According to the ETF question-and-answer text, what percentage of BMAX's distribution allocation was return of capital last year?

Start of SELECTED EXCERPT

- BMO Covered Call Utilities ETF (ZWU)
- Brompton Enhanced Multi-Asset Income ETF (BMAX)
- Harvest Canadian Equity Enhanced Income Leaders ETF (HLFE)
Q: I hold a significant amount of those 3 ETF in my non registered account + RRSP.Assuming that ROC represents a large part of the dividend ( true?),I suppose that we could tolerate a "reasonable or slight" réduction of the NAV ,compensated by the much lower income tax + partial compensation of capital gain if eventually sold .Those advantages are not present in the RRSP , maybe should I reduce the % of covered call ETFs in the RRSP if the NAV is not stabilized... Please comment ( or criticize ! )my observations since I am far from being an expert, regards J-Y
5i Research Answer:
Last year, return of capital was 87% of BMAX's distribution allocation. HLFE 72%; ZWU is typically near 50% ROC annually. It is a complicated issue, and depends heavily on one's actual tax rate. But generally, with lower rates on capital gains for most investors, it is better to hold high-ROC funds outside of registered plans.

End of SELECTED EXCERPT
Start of DATASET RECORDS

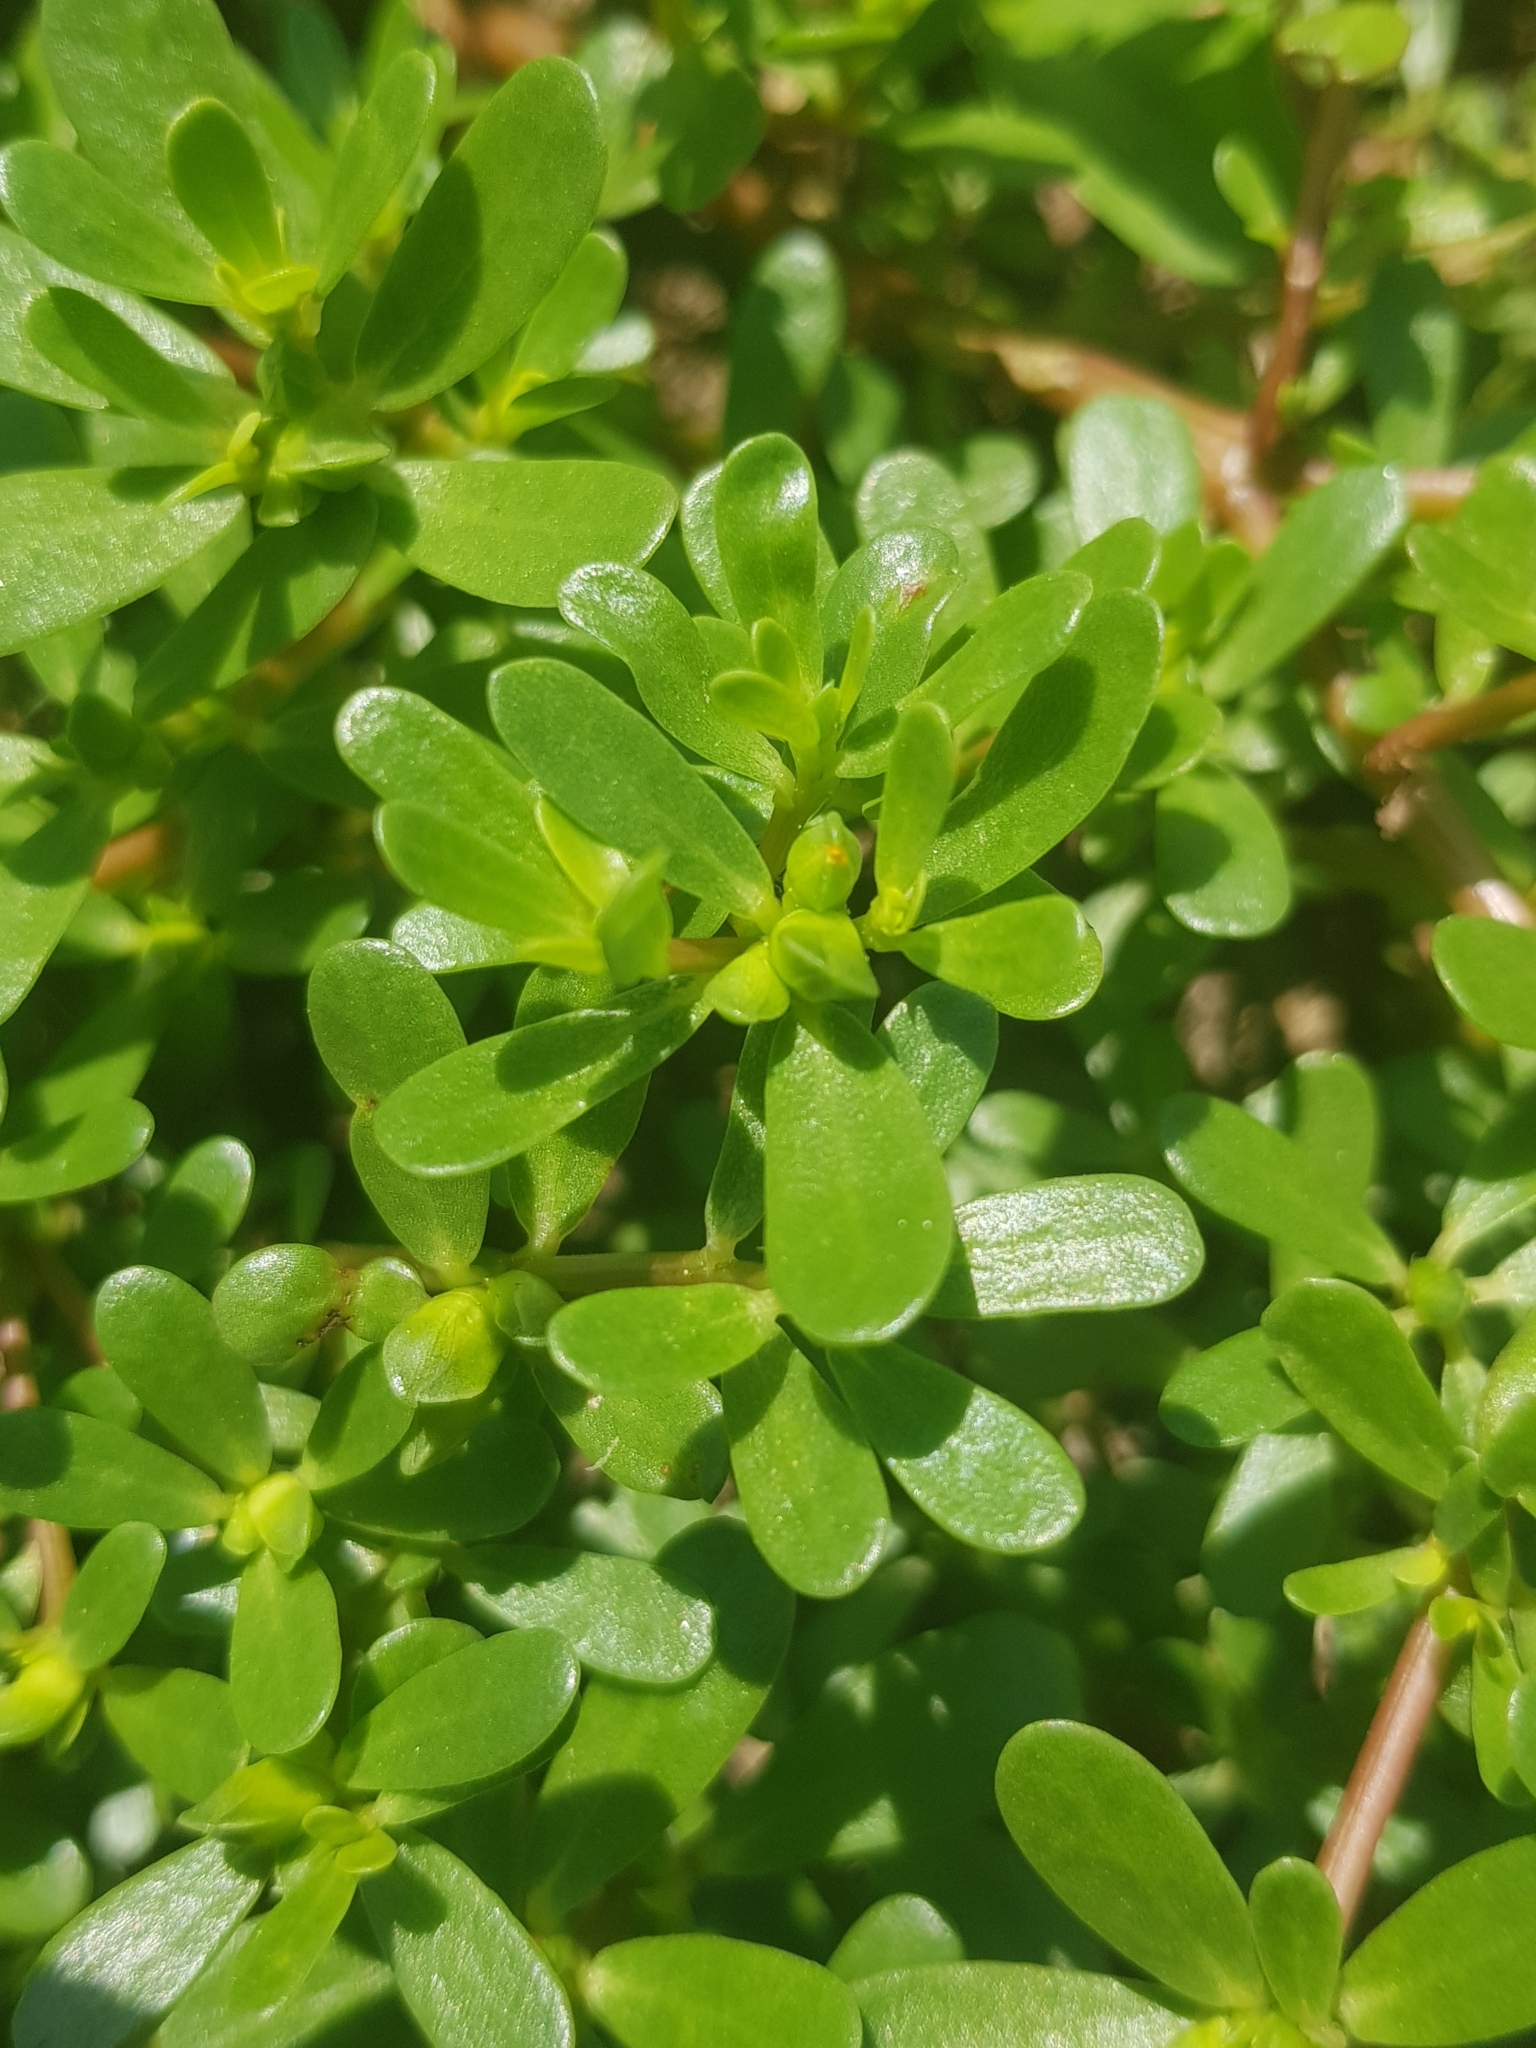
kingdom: Plantae
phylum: Tracheophyta
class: Magnoliopsida
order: Caryophyllales
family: Portulacaceae
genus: Portulaca
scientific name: Portulaca oleracea
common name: Common purslane
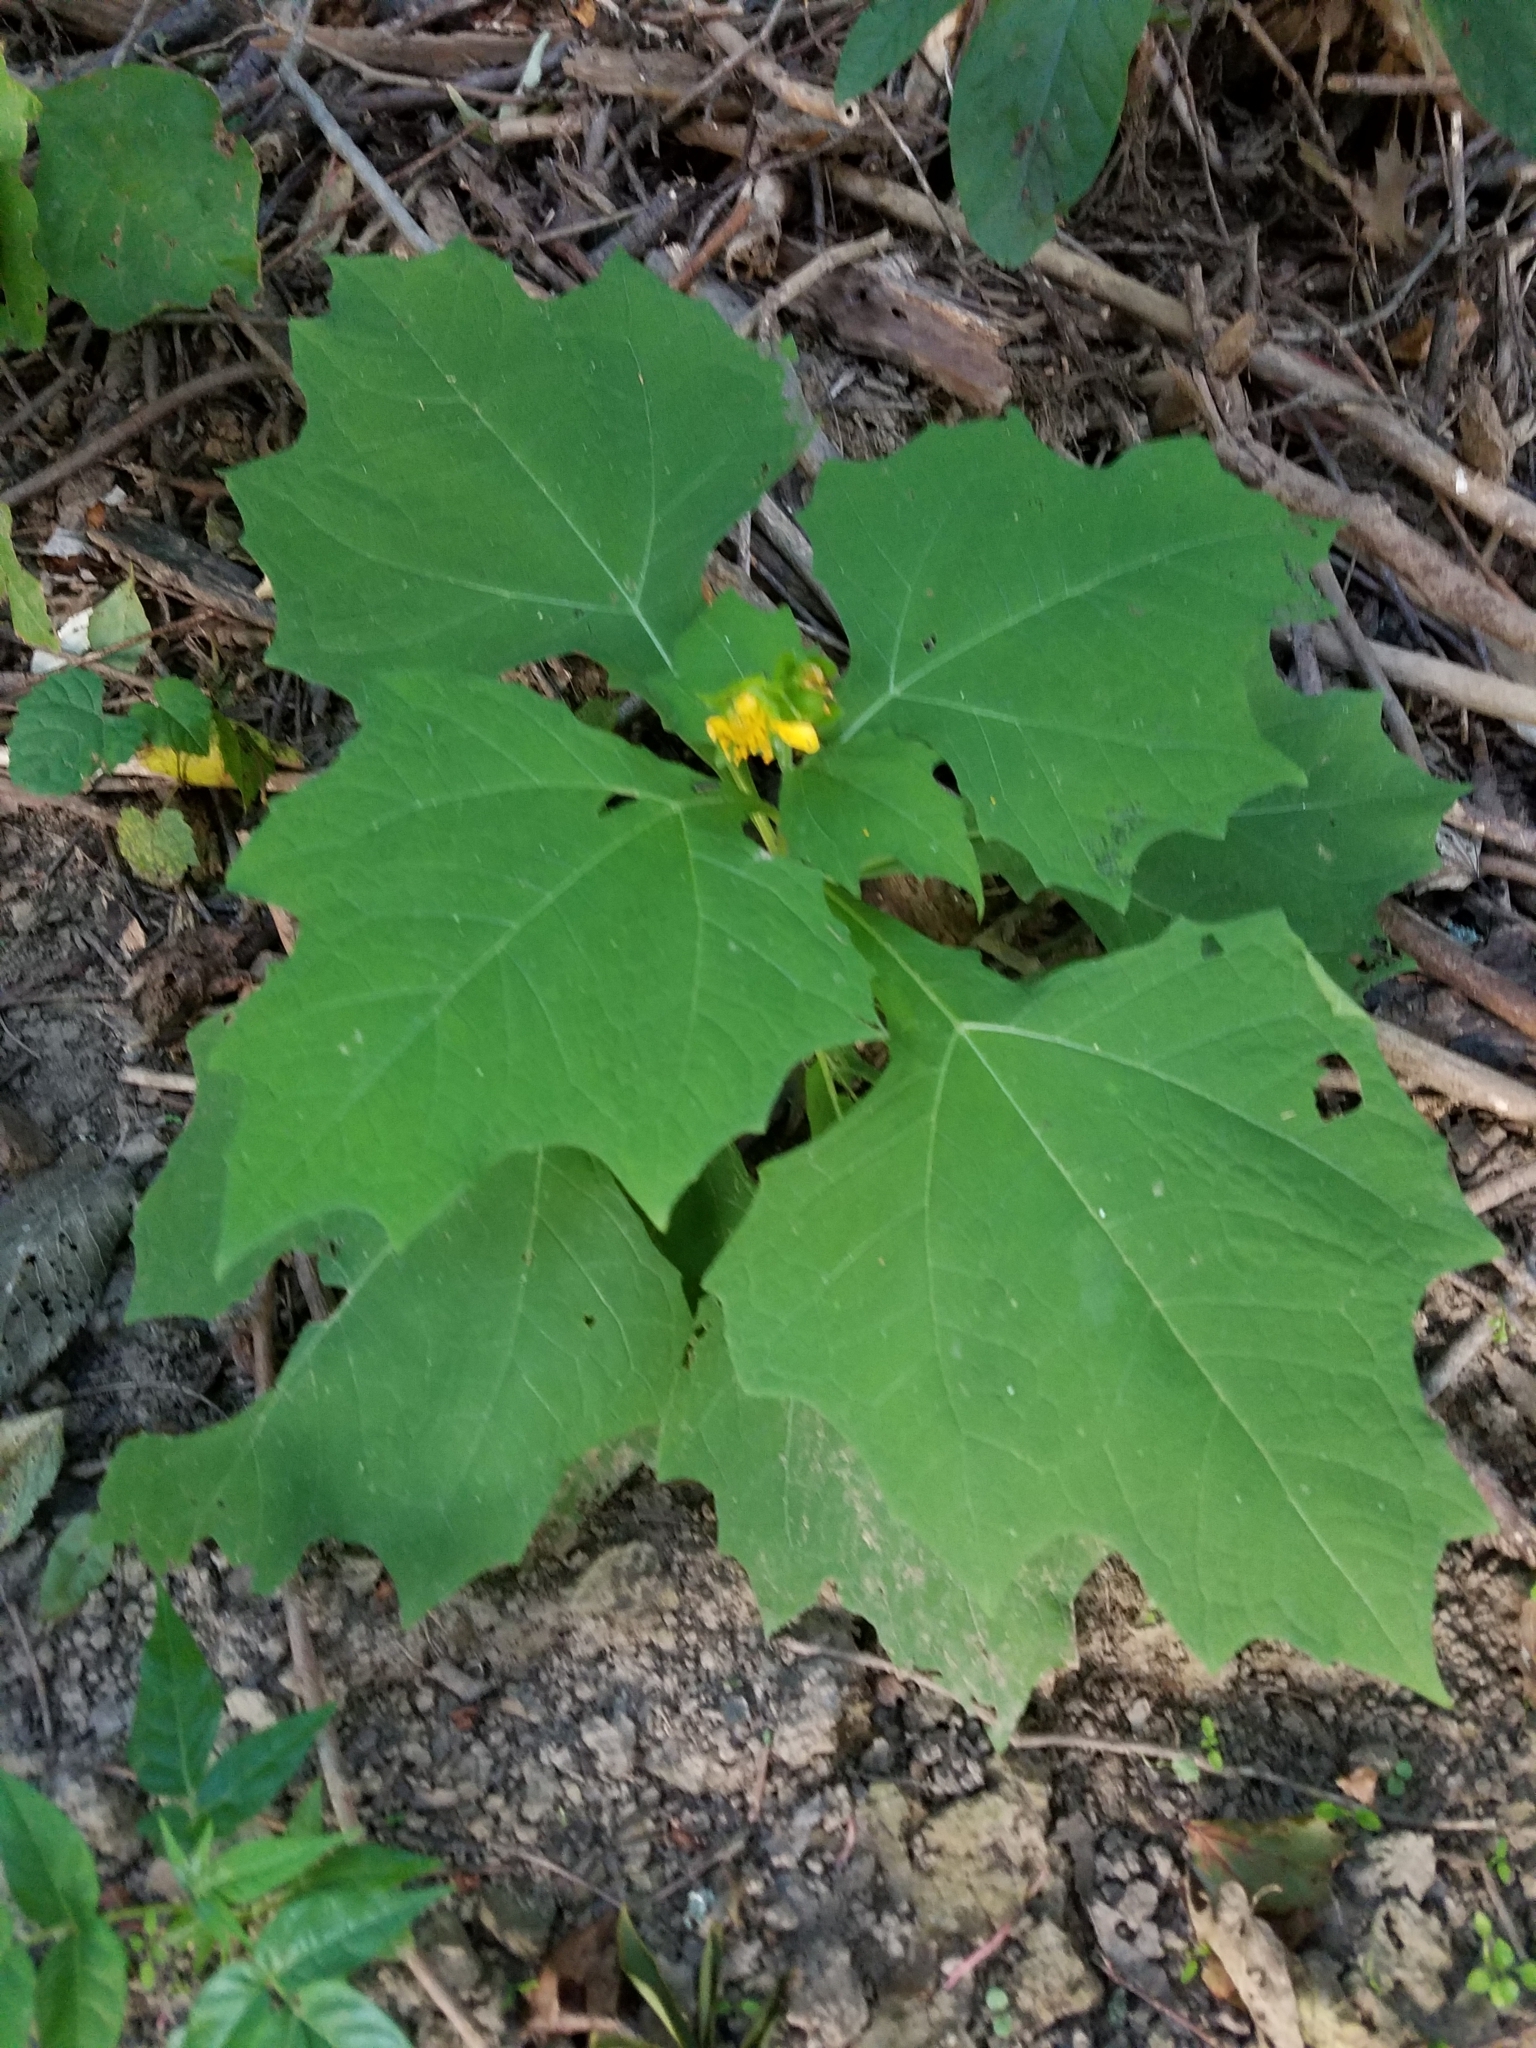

End of DATASET RECORDS

## RESPONSE BELOW
87%